> **Según la información**:
**1.** Indica si cada afirmación coincide con el fragmento seleccionado y cita las palabras exactas que lo deciden: (a) Pentecostés corresponde a las primicias de la cosecha; (b) el artículo sobre el diario se publicó hace dos meses; (c) el título original del autor terminaba con «en El País».
**2.** Copia, por favor, el pasaje del fragmento seleccionado que va desde "Además del Año" hasta "referencia al diario.)", este incluido.

> **Fragmento seleccionado**:
--

Bucólica reivindicación kantiana

Gustavo D. Perednik

De las festividades judías, de la causalidad en Kant,
y de cómo los medios distorsionan

Además del Año Nuevo y el Día del Perdón, las tres festividades judaicas por excelencia son agrícolas y se denominan «de peregrinaje»: Pascua (la siembra primaveral), Pentecostés (las primicias de la cosecha) y Cabañas (la recolección que cierra el ciclo).

La segunda inspiró el título de un artículo en esta sección: en «primicias en el país» nos complacíamos en observar hace ocho meses los primeros signos de cambio en el diario El País a partir del 11-M, alejándose de la furia antiisraelí para pasar a una línea más equilibrada.

(Recuerdo que las últimas tres palabras de mi título original eran «en el país» y nuestra amiga María Santillana las mejoró para darles mayor claridad: «en El País» permitía entender desde el vamos la referencia al diario.)

--

> **Lista de entradas**:
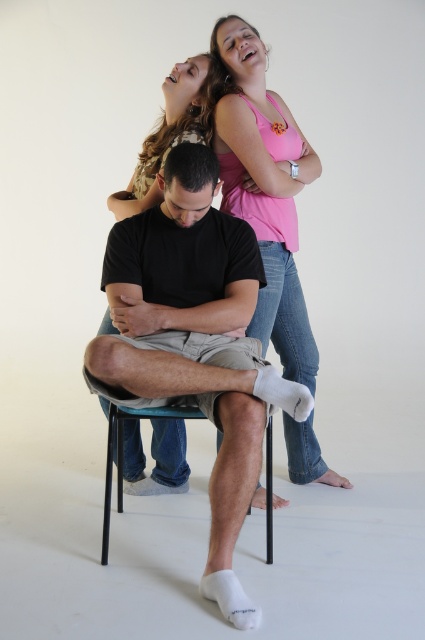
You are a fashion designer analyzing the image of a person wearing a black cotton shirt at center and a black matte arm at center. Which item appears bigger in the image?

The black cotton shirt at center has a larger size compared to the black matte arm at center, so the black cotton shirt at center appears bigger in the image.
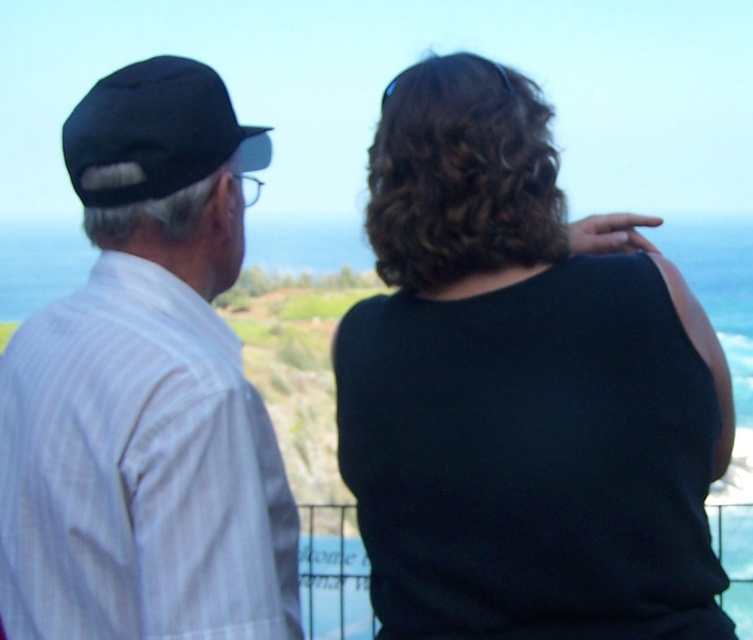
You are standing at the point with coordinates point (139, 115) and want to walk to the point with coordinates point (712, 420). According to the scene, which direction should you move to reach your destination?

To reach point (712, 420) from point (139, 115), you should move forward since point (712, 420) is in front of point (139, 115).

You are a photographer trying to capture the scenic view of the blue water at upper center while ensuring the black fabric baseball cap at left doesn not block the view. Based on their positions, can you determine if the cap will obstruct the view of the water?

The blue water at upper center is taller than the black fabric baseball cap at left, so the cap will not obstruct the view of the water since it is shorter in height.

You are a photographer trying to capture a candid shot of the two people in the image. You want to ensure that both the black matte shirt at upper right and the black fabric baseball cap at left are clearly visible in the frame. Given their sizes, which object might you need to adjust your focus on to ensure it doesn

The black matte shirt at upper right has a lesser width compared to the black fabric baseball cap at left, so you may need to focus more on the smaller black matte shirt at upper right to ensure it is clearly visible in the frame.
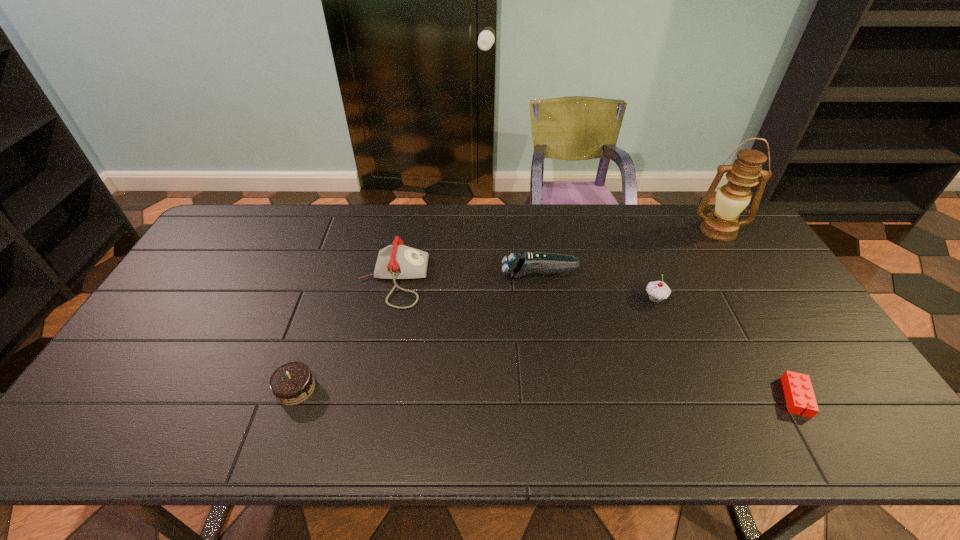
Locate an element on the screen. Image resolution: width=960 pixels, height=540 pixels. free space located on the head of the fourth object from right to left is located at coordinates (420, 274).

Where is `free spot located 0.080m on the head of the fourth object from right to left`? free spot located 0.080m on the head of the fourth object from right to left is located at coordinates (475, 274).

Locate an element on the screen. This screenshot has width=960, height=540. free location located on the head of the fourth object from right to left is located at coordinates (456, 274).

Identify the location of vacant space positioned 0.400m on the dial of the telephone. This screenshot has width=960, height=540. (557, 279).

Find the location of a particular element. The image size is (960, 540). vacant space located on the right of the chocolate cake is located at coordinates (437, 389).

The height and width of the screenshot is (540, 960). In order to click on free region located 0.200m on the back of the shortest object in this screenshot , I will do `click(750, 317)`.

Identify the location of object at the far edge. The height and width of the screenshot is (540, 960). (731, 199).

Image resolution: width=960 pixels, height=540 pixels. Find the location of `object at the near edge`. object at the near edge is located at coordinates (798, 390).

Find the location of a particular element. Image resolution: width=960 pixels, height=540 pixels. oil lamp that is at the right edge is located at coordinates (731, 199).

The width and height of the screenshot is (960, 540). What are the coordinates of `Lego located at the right edge` in the screenshot? It's located at (798, 390).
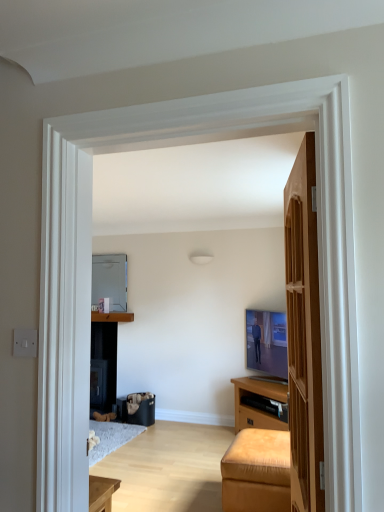
Question: From a real-world perspective, is matte brown cabinet at center located higher than wooden door at right?

Choices:
 (A) no
 (B) yes

Answer: (A)

Question: From the image's perspective, is matte brown cabinet at center under wooden door at right?

Choices:
 (A) yes
 (B) no

Answer: (A)

Question: Is matte brown cabinet at center placed right next to wooden door at right?

Choices:
 (A) yes
 (B) no

Answer: (B)

Question: Is matte brown cabinet at center not near wooden door at right?

Choices:
 (A) yes
 (B) no

Answer: (A)

Question: Considering the relative positions of matte brown cabinet at center and wooden door at right in the image provided, is matte brown cabinet at center to the right of wooden door at right from the viewer's perspective?

Choices:
 (A) yes
 (B) no

Answer: (B)

Question: Is wooden door at right at the back of matte brown cabinet at center?

Choices:
 (A) yes
 (B) no

Answer: (B)

Question: Considering the relative sizes of metallic refrigerator at center and matte brown cabinet at center in the image provided, is metallic refrigerator at center taller than matte brown cabinet at center?

Choices:
 (A) yes
 (B) no

Answer: (A)

Question: Is metallic refrigerator at center to the right of matte brown cabinet at center from the viewer's perspective?

Choices:
 (A) yes
 (B) no

Answer: (B)

Question: From the image's perspective, would you say metallic refrigerator at center is shown under matte brown cabinet at center?

Choices:
 (A) no
 (B) yes

Answer: (A)

Question: Can you confirm if metallic refrigerator at center is positioned to the left of matte brown cabinet at center?

Choices:
 (A) yes
 (B) no

Answer: (A)

Question: Can you confirm if metallic refrigerator at center is shorter than matte brown cabinet at center?

Choices:
 (A) no
 (B) yes

Answer: (A)

Question: Is matte brown cabinet at center at the back of metallic refrigerator at center?

Choices:
 (A) yes
 (B) no

Answer: (B)

Question: Does leather ottoman at lower right come in front of wooden door at right?

Choices:
 (A) yes
 (B) no

Answer: (B)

--

> **Sección de respuestas**:
**1.**
(a) Sí: "Pentecostés (las primicias de la cosecha)".
(b) No: "hace ocho meses".
(c) No: "las últimas tres palabras de mi título original eran «en el país»".

**2.**
Además del Año Nuevo y el Día del Perdón, las tres festividades judaicas por excelencia son agrícolas y se denominan «de peregrinaje»: Pascua (la siembra primaveral), Pentecostés (las primicias de la cosecha) y Cabañas (la recolección que cierra el ciclo).

La segunda inspiró el título de un artículo en esta sección: en «primicias en el país» nos complacíamos en observar hace ocho meses los primeros signos de cambio en el diario El País a partir del 11-M, alejándose de la furia antiisraelí para pasar a una línea más equilibrada.

(Recuerdo que las últimas tres palabras de mi título original eran «en el país» y nuestra amiga María Santillana las mejoró para darles mayor claridad: «en El País» permitía entender desde el vamos la referencia al diario.)